Embodying an interdisciplinary vision which brings together history, sociology, anthropology and musicology, our research into the modalities of work likewise follows three main lines of interrogation.
This axe is coordinated by
The Borders of Work
The first line of investigation brings together research projects which draw from a wide empirical spectrum which stretches from artistic work (L. Schnapper, D.Blanc, I. Mayaud) to agricultural labour (M. Samak), including service activity (D. Subramanian, F. Letourneux). They all explore the way in which work distinguishes itself from other activities, as much in terms of formal recognition (amateurism versus professionalism for example) as of the lived experience of those who carry out such activities. They are animated by a strong resistance to confining our understanding of work to any given concept, interrogating rather its borders and their fluidity in terms of content, form and status (A. Daneau, K. Le Bail). All a priori distinctions between artistic work and other forms of work are refused, and a range of empirical cases are studied in conjunction from the perspective of a common framework of understanding.
Experience and Professional Development
Associating work and capability, the second line of interrogation consider work jointly from an individual and collective viewpoint. It involves an examination of the capability concept, understood in terms of the power to act resulting from the interaction between individuals and their environment. The emphasis is placed on the analysis of the different factors, both personal and environmental, which shape the power to act in a given situation. This leads us to consider the different ways in which work makes sense for people and how its lived experience impacts the course of individual biographies (L. Thévenot, B. Zimmermann). Professional development is approached both from the perspective of professional experience, to the extent that it can be socially objectified through the evaluation of others, and from the perspective of individuals’ personal experience of work. Such an approach leads to explore the tensions between different levels of understanding : work as a source of revenue and economic value ; as a source of accomplishment and self-realization ; but also as a source of identity and social recognition. The collective project ANR/DFG DEVENT ‘Professional Development and the Power to Act of Employees : France and Germany through the Prism of the Multinational’ (J. Kaedtler et B. Zimmermann) pursues this line of questioning in collaboration with colleagues from SOFI Göttingen.

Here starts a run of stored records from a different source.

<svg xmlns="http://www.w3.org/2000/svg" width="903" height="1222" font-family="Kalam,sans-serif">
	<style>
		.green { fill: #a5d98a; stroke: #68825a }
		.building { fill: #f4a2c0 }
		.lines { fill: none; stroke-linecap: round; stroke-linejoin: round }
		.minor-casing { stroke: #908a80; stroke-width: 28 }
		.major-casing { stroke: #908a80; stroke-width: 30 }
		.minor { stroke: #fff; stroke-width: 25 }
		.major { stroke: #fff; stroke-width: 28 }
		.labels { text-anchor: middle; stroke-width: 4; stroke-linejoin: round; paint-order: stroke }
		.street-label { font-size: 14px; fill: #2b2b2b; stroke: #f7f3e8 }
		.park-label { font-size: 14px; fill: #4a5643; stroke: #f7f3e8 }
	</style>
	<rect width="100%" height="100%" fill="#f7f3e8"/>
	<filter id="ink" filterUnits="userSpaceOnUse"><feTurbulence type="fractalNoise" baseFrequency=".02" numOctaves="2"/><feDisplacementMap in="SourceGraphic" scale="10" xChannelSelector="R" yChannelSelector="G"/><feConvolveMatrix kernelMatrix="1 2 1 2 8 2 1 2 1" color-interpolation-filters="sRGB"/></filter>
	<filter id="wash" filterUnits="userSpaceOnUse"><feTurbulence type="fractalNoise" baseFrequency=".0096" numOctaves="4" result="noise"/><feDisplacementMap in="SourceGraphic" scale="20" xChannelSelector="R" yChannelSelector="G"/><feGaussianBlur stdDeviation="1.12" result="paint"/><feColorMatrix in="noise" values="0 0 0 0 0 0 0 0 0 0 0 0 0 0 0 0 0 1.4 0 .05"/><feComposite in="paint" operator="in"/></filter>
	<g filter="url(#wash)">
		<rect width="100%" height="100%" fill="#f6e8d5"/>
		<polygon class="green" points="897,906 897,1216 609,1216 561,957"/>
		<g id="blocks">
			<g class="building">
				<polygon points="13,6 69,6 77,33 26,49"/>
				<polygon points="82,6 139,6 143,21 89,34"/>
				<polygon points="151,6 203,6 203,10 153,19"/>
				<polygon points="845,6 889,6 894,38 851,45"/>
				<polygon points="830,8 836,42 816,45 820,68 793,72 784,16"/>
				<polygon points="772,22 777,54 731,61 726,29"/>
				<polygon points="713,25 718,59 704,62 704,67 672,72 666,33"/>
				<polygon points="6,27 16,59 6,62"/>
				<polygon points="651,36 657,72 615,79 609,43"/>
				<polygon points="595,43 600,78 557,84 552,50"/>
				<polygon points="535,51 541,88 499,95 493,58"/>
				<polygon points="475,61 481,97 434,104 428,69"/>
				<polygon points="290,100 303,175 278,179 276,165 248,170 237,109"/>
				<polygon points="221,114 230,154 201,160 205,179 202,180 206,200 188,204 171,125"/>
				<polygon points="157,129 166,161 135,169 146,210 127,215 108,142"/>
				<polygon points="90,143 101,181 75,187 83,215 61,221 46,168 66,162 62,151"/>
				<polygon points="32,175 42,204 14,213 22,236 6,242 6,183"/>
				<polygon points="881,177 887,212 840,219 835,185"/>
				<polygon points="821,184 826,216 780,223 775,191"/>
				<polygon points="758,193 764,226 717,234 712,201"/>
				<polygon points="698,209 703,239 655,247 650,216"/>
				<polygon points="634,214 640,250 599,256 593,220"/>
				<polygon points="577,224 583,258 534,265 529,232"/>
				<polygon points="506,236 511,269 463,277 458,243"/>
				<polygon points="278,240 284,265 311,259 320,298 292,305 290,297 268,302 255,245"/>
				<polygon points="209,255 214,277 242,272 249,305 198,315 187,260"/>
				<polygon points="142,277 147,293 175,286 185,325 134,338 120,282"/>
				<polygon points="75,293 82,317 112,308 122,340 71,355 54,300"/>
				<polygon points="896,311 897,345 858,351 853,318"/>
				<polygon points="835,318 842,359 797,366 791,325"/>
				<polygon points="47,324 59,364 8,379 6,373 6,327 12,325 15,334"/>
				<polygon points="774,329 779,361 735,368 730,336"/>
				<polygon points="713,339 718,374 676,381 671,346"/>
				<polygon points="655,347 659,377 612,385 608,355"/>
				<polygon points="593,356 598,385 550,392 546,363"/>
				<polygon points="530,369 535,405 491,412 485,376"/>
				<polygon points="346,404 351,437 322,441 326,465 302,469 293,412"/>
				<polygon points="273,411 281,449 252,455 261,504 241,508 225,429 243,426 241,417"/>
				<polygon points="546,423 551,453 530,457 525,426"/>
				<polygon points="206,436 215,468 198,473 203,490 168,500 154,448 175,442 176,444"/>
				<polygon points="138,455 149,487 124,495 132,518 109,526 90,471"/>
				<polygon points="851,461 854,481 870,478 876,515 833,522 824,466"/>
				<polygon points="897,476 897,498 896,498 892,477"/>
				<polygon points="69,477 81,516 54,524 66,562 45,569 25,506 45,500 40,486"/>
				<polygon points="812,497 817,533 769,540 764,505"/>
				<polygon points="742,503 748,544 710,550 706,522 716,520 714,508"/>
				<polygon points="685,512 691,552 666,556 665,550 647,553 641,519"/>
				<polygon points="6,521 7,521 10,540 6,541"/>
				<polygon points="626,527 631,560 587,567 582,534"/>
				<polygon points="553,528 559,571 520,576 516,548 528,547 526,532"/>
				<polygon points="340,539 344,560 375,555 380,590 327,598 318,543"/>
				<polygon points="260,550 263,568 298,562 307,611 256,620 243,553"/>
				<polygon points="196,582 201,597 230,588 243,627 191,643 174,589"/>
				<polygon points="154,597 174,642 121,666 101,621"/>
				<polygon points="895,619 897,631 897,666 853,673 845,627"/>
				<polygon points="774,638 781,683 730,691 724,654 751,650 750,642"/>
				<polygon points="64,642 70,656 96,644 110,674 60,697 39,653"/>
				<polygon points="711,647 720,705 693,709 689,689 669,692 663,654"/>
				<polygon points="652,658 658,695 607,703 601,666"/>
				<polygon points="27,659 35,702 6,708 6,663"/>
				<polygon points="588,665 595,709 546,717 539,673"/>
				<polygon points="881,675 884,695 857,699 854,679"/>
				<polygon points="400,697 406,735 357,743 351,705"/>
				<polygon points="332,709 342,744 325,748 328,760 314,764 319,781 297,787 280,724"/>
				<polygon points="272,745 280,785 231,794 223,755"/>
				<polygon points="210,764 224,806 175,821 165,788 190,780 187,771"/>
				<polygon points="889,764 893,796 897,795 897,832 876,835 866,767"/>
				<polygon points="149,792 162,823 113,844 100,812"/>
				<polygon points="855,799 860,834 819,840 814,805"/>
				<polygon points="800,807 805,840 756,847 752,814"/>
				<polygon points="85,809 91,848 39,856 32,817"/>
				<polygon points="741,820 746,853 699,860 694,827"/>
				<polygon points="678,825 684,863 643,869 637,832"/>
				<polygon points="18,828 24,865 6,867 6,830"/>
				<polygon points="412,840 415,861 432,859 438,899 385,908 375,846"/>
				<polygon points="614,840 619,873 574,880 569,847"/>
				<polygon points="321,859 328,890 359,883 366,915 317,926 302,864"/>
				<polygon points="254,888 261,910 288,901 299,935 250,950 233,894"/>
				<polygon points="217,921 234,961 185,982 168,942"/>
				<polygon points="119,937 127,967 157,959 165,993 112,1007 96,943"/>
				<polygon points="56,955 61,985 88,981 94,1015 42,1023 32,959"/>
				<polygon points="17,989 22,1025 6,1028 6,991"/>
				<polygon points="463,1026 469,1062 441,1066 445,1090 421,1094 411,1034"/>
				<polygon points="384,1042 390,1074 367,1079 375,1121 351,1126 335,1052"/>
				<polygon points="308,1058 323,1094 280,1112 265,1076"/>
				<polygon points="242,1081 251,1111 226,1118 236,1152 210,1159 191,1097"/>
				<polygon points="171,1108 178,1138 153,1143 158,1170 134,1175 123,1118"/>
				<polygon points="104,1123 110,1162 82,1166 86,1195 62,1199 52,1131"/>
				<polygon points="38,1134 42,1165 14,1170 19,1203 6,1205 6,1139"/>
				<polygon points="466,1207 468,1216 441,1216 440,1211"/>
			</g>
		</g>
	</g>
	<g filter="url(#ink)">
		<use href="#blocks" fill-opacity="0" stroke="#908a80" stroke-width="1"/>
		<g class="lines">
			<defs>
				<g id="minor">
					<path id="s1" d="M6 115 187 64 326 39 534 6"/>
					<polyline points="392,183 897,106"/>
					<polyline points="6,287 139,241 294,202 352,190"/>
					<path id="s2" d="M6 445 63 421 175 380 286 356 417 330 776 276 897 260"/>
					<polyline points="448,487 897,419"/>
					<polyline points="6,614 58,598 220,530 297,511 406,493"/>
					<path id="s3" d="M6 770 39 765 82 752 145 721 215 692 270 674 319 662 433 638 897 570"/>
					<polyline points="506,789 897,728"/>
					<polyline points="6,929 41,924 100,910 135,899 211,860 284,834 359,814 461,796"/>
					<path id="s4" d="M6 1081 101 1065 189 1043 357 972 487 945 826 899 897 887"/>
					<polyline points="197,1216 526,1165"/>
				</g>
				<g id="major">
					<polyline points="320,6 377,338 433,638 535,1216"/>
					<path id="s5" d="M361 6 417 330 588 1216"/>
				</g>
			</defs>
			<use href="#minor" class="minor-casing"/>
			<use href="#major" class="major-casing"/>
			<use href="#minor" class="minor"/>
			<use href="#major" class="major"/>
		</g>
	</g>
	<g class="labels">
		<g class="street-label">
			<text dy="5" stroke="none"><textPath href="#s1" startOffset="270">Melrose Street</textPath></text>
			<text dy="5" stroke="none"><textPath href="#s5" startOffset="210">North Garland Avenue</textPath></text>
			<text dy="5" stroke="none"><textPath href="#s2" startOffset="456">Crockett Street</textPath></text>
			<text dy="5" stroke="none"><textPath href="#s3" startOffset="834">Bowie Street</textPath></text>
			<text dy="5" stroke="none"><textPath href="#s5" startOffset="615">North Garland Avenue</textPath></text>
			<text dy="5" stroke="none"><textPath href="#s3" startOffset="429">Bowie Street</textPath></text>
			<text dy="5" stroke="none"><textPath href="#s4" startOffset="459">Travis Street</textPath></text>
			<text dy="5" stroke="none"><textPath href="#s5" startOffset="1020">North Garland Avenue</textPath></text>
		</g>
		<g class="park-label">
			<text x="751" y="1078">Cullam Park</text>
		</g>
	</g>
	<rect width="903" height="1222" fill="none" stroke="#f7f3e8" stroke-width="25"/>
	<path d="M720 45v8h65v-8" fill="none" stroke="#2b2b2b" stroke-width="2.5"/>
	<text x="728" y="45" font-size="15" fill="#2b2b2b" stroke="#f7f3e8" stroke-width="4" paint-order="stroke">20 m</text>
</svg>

Participation, Forms of Engagement and Collective Action
The third line of inquiry explores the way in which work and capabilities interact simultaneously at the level of biographical pathways and of the collective structuration of work (S. Marguin). We approach the question of work collectives from different angles : with regards to the resources they offer and the constraints they impose on the power to act; in relation to engagement and participation ; and with regards to their determining role in our evaluation and ‘valuation’ of work. Insofar as the question of collectives is inseparably tied to the question of the values associated with work, it also raises the issue of the principles of justice at the workplace and thus opens the possibility of exchange and discussion with the third research pole of the Georg Simmel Centre concerning the Spaces of Normativity. The research workshop ‘Individuals and collective’ (F. Letourneux, B. Zimmermann) brings together the research projects which pursue this possibility.
Each of these modes of interrogation functions on at least three distinct levels of analysis : namely at the level of institutions, organizations and biographical pathways. This multi-level approach is fundamental to all research on work carried out by the Centre Georg Simmel. Another characteristic is the embedding of this research within a resolutely transnational perspective, which opens towards Germany and beyond.